All this is in marked contrast to what policymakers and other experts have said. In India, environment minister Jairam Ramesh denied this link (“No evidence to link global warming and Himalayan glaciers: minister”, Mint, 9 November). The need for a careful examination of data and more observation of these glacial systems has also been highlighted by Michele Koppes, a glaciologist from the University of British Columbia (“The shrinking Third Pole”, Mint, 7 December).

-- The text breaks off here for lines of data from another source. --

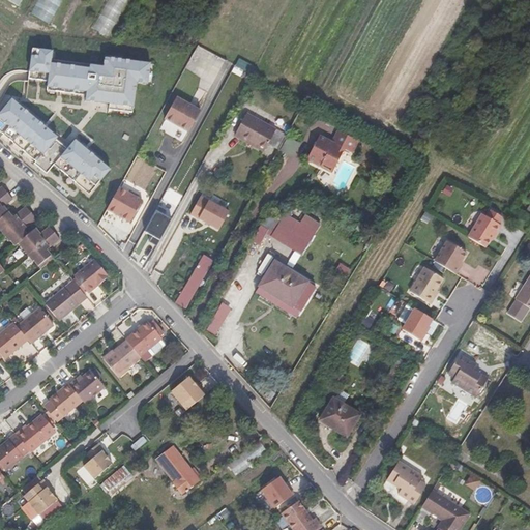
[(40,0),(34,16),(53,25),(64,0),(40,0)]
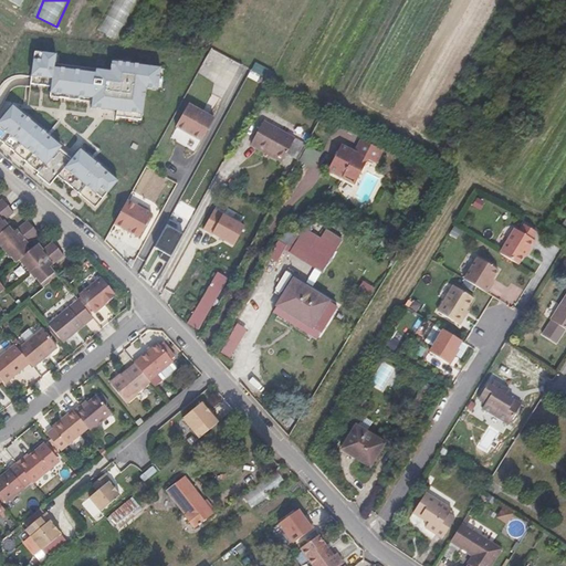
[(113,0),(96,30),(114,40),(136,0),(113,0)]
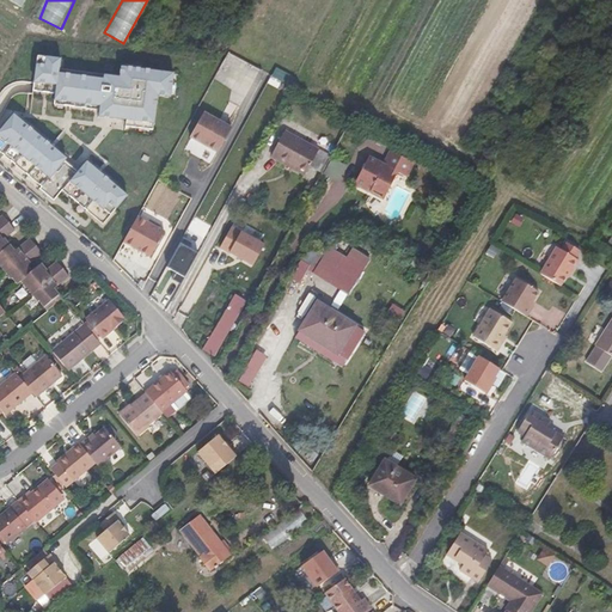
[(61,59),(37,56),(32,91),(55,93),(54,104),(99,110),(98,116),(126,120),(126,127),(153,130),(158,95),(170,97),(173,73),(121,67),(120,77),(118,86),(103,85),(104,74),(59,68),(61,59)]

This is not the first controversy on the subject. Late last year, emails leaked from the climate research unit at the University of East Anglia in England showed the disdain that scientists believing in climate change had for those against such arguments. There were allegations that contrarian data on climate change had been suppressed.
Scientific data and opinion that have a bearing on policies which affect millions of people often get embroiled in controversies. At times the stakes are so high that the search for scientific truth is sometimes left behind and scientists get enmeshed in political agendas. This is unfortunate, more so because the consequences of the debates and policy actions are likely to be momentous.